US Secretary of State said 'significant progress' towards denuclearisation made in a meeting with Kim Jong Un.

International inspectors will be allowed into North Korea's dismantled nuclear testing site, United States Secretary of State Mike Pompeo said after a meeting with Kim Jong Un.

Such an inspection has been one of the main sticking points in making progress on a denuclearisation pledge secured by US President Donald Trump and North Korean leader at the historic summit in Singapore earlier this year.

Speaking to reporters in South Korea's capital, Seoul, on Monday, Pompeo said "significant progress" was made towards the "long process" of denuclearisation during a meeting with Kim on Sunday in the North Korean capital, Pyongyang.

North Korea's Punggye-ri nuclear testing site, located inside a mountain near the border with China, has been the site of all six of the country's nuclear tests.

The dismantling of the facility began in May, according to North Korea, but international observers have not been allowed to examine the site to verify claims.
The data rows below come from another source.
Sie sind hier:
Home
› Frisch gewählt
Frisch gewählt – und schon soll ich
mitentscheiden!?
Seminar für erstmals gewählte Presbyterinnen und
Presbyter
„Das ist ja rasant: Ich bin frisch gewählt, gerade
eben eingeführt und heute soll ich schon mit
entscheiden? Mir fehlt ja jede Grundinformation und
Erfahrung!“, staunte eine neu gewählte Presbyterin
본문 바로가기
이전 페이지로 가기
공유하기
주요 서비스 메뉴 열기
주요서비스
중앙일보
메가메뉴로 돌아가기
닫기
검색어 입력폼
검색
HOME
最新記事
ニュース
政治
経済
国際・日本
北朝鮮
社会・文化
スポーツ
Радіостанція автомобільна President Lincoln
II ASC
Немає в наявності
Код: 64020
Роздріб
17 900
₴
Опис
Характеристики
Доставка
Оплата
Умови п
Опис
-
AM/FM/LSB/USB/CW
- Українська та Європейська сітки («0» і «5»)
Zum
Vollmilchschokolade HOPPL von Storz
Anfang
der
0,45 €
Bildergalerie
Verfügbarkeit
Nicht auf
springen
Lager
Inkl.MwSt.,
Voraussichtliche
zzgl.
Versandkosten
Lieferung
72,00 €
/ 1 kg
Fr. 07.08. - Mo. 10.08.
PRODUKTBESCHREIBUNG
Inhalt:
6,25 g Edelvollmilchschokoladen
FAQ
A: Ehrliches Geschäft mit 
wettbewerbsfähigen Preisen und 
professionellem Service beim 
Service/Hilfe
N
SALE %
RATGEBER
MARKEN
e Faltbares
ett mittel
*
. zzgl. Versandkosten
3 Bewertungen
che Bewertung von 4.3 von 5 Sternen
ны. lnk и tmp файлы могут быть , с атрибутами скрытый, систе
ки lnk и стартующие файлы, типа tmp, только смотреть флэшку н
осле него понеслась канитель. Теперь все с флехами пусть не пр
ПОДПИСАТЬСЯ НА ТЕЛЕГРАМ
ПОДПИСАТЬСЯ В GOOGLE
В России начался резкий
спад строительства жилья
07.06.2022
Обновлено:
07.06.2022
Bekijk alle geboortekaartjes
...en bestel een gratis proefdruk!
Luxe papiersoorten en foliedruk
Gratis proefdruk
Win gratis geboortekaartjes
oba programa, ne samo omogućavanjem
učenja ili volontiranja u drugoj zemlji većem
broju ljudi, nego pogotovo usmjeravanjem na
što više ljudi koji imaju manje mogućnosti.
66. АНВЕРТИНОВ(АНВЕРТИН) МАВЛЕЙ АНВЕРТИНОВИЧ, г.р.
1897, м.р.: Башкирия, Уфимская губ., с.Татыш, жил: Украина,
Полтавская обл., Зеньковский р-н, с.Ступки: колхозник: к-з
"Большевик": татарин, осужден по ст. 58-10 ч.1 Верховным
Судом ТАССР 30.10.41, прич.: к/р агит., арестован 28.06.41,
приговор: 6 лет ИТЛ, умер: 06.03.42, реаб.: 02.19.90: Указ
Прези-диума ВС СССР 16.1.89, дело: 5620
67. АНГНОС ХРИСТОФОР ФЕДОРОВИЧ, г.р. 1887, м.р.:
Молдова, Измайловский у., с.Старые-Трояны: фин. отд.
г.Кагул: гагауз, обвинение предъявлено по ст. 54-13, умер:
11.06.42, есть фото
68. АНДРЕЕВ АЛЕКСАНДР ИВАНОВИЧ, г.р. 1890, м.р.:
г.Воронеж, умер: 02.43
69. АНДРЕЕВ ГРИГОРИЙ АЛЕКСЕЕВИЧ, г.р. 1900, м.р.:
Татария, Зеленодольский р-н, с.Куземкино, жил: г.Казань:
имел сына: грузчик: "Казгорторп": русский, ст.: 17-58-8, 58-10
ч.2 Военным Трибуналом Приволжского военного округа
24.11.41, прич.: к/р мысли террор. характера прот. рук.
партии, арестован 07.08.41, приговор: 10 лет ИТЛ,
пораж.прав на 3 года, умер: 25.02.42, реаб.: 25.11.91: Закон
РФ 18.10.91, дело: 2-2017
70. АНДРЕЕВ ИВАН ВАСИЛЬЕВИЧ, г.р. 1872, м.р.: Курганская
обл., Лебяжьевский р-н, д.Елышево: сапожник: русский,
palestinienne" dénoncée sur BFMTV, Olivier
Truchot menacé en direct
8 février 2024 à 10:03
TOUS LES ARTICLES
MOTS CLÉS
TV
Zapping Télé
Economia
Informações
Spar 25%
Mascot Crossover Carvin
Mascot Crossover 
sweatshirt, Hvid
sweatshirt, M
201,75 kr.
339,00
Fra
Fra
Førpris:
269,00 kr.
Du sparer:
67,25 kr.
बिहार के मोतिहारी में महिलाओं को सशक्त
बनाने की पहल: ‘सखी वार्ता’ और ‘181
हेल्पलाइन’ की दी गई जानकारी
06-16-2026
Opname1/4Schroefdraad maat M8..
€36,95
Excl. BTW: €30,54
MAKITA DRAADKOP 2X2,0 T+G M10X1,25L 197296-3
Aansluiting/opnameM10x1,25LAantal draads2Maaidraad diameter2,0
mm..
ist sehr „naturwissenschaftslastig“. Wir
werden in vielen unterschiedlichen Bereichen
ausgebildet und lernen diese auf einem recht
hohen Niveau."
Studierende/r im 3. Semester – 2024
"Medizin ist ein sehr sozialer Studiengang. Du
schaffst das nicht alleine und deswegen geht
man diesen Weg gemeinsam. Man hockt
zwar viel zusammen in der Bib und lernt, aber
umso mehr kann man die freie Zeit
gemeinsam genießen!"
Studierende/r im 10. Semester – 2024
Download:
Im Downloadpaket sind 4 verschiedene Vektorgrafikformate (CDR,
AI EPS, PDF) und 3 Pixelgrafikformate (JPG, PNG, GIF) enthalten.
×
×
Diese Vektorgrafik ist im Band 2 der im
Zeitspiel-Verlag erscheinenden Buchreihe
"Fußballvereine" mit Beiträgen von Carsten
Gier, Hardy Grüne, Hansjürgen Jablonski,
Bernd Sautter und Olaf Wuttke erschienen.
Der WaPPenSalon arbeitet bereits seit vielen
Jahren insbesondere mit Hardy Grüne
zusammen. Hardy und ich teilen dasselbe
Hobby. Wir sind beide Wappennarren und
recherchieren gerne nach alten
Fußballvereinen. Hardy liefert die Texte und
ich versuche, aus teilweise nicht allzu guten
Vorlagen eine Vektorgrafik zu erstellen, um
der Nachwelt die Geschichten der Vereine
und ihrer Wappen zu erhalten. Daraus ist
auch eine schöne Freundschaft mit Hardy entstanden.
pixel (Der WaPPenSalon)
"Chairman Kim said he's ready to allow them to come in," Pompeo said, adding that inspectors will be allowed in as soon as the US and North Korea agree on "logistics".

Pompeo told South Korean President Moon Jae-in that the meeting was "another step forward" in the denuclearisation process. Pyongyang also praised the progress made in a statement released to state media.


READ MORE: Pompeo to discuss North Korea with Japan, China and South Korea


"Kim Jong Un expressed satisfaction over the productive and wonderful talks with Mike Pompeo at which mutual stands were fully understood and opinions exchanged," North Korean news agency KCNA said.

'Positively developing situation'

The upbeat tone is a marked difference from Pompeo's last visit to Pyongyang, which saw North Korea slam the US for "gangster-like" behaviour in its demands for unilateral disarmament.

A stalemate followed with the two countries struggling to agree over the exact terms of the vaguely worded deal secured in Singapore, with the US calling for a "final, fully verified denuclearisation" of North Korea, while Pyongyang says more trust is needed.

Following the visit to North Korea - his fourth - Pompeo said Kim had also agreed to arrange a second summit with Trump to take place "at the earliest date possible".

North Korea's state newspaper, Rodong Sinmun, featured eight photos of the meeting on its front page, including shots of Kim and Pompeo smiling and shaking hands.

"Together with Mike Pompeo, Kim Jong Un appreciated the positively developing situation on the Korean Peninsula," said KCNA.

The comments come as Pompeo completes a whirlwind diplomatic tour of Asia, visiting North Korea, South Korea and China over three days.